Which isn’t a surprise. That’s why every other elite college basketball coach doesn’t recruit a slew of one-and-dones each year; they believe that their teams need a few experienced, maybe even less-talented upperclassmen to play alongside their freshmen tyros. But Calipari says he can’t abide by that philosophy. “There’s no way I’m intentionally recruiting a player because I know the NBA won’t want him after a year or two,” he writes.

And yet that approach is why, despite having what is undeniably the most talented team in the country this year, Kentucky is destined for an early-round exit in the NCAA. And that’s also why, if Calipari has a couple more seasons like these last two, his days may be numbered in Lexington. Yes, he’s only two years removed from a national championship, but Kentucky’s fan base—known as Big Blue Nation—is a notoriously demanding bunch. Just ask Tubby Smith, whose own national championship and more than 260 wins during his 10 years as Kentucky’s coach weren’t enough to stop him from being run out of the Commonwealth.
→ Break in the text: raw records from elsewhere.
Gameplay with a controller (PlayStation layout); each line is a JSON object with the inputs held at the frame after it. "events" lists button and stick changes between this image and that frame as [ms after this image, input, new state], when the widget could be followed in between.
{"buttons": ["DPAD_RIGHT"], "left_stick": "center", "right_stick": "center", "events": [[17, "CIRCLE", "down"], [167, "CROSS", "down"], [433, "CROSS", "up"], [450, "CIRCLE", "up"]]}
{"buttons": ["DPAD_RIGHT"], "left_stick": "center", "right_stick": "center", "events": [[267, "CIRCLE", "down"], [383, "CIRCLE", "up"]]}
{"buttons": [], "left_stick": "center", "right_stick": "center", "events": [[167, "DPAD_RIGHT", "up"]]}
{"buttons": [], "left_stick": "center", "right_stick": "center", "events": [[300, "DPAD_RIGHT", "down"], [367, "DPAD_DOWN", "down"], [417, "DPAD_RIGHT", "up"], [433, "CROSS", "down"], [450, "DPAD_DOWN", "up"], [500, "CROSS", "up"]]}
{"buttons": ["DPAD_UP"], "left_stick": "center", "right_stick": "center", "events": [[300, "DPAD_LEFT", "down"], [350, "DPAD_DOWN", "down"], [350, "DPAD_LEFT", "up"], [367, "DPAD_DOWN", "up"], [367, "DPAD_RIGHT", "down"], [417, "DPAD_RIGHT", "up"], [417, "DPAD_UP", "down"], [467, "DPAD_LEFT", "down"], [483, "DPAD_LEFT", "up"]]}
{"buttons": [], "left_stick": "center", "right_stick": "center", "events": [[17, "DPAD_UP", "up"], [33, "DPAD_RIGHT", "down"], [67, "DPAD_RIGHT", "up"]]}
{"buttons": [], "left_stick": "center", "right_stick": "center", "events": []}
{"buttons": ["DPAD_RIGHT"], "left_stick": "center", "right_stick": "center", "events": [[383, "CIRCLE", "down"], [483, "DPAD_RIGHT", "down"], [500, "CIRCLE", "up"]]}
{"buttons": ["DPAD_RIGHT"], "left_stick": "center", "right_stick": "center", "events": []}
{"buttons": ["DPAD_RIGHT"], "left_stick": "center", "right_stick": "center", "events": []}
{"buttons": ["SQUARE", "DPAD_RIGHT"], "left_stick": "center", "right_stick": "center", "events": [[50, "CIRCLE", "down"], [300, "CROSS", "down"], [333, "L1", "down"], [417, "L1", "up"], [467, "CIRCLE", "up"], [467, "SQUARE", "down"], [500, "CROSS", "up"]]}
In Players First, Calipari ponders a hypothetical question that is supposed to highlight the tension at the heart of college basketball today. “Would I be happy if we won a national championship one season and nobody got drafted?” he writes. “I would be happy for the program but disappointed for the kids. I wouldn’t feel like I had done my job for them.” It’s a noble sentiment, but it’s a bogus one: Like every coach at a big-time college basketball program, Calipari was hired to win national championships, not just produce a half-dozen future NBA millionaires each year. He undoubtedly knows this, and for a while, it looked like he’d found a formula that allowed him to accomplish both goals. There’s a reason, after all, that Players First is slated to be published next month: When it went to press, Calipari thought it would be coming out on the heels of, if not a 40-0 season, one that at least ended with a Final Four appearance. It was designed to put a philosophical exclamation point on an athletic achievement.

But the longstanding logic of college basketball—that three- and four-year players win more championships than one- and two-year ones—has proven surprisingly and stubbornly resilient. That’s not a triumph of high-mindedness: The senior player is oftentimes getting just as much, or as little, of an education as the one-and-doner. It’s just reality. And Calipari is in the process of discovering that no one puts much stock in a coach’s philosophizing off the court unless his teams are winning on it.